**PROBLEM DESCRIPTION:** Begin at the top of the data and stop after the line that has "Richiesta di assistenza". Write those lines again with "CONTATTI" swapped for "RECAPITI", leaving out the pictures and changing nothing else.

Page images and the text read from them

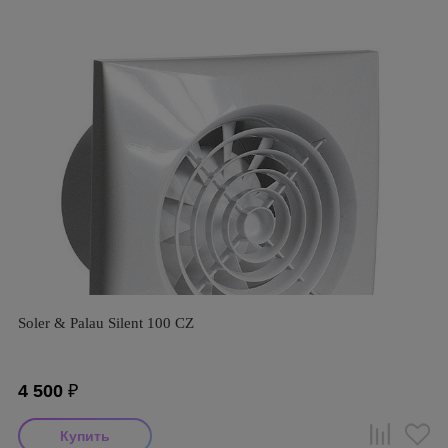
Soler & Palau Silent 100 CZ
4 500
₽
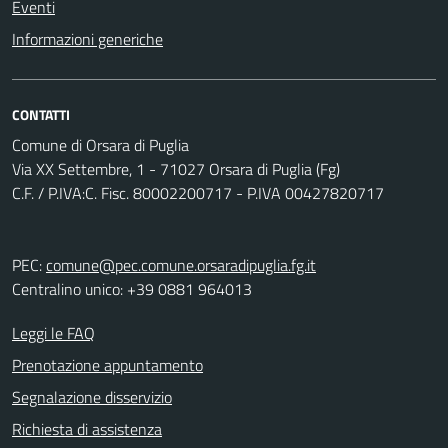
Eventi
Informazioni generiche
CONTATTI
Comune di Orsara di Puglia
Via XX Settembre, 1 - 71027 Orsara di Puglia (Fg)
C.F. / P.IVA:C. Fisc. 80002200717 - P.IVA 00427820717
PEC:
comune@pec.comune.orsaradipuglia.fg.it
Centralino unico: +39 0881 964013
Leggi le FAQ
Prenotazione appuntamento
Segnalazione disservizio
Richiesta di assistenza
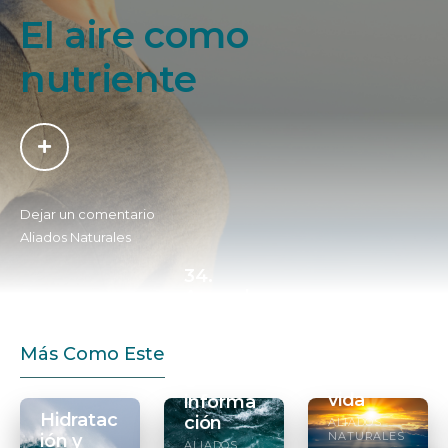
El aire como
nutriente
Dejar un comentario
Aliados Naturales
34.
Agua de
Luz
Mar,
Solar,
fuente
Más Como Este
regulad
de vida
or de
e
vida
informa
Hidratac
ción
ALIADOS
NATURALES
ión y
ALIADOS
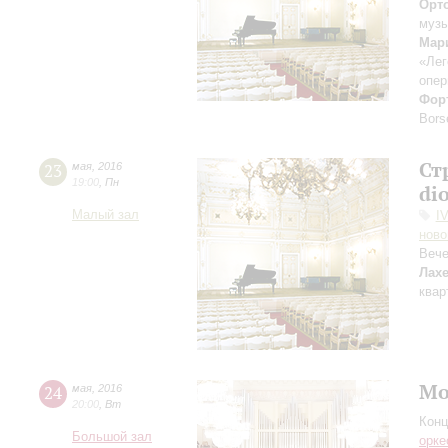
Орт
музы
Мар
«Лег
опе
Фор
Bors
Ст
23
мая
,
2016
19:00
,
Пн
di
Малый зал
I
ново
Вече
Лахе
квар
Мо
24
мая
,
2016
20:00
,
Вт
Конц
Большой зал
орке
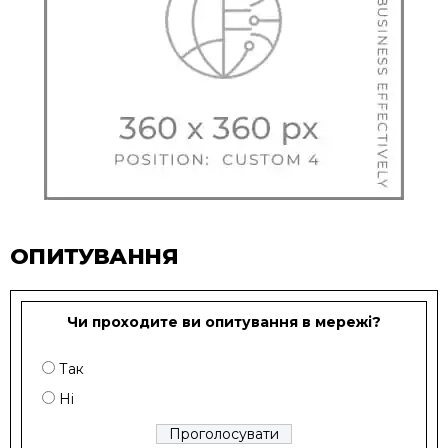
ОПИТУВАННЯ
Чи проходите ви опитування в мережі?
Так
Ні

**COMPLETED TASK:**
Soler & Palau Silent 100 CZ
4 500
₽
Eventi
Informazioni generiche
RECAPITI
Comune di Orsara di Puglia
Via XX Settembre, 1 - 71027 Orsara di Puglia (Fg)
C.F. / P.IVA:C. Fisc. 80002200717 - P.IVA 00427820717
PEC:
comune@pec.comune.orsaradipuglia.fg.it
Centralino unico: +39 0881 964013
Leggi le FAQ
Prenotazione appuntamento
Segnalazione disservizio
Richiesta di assistenza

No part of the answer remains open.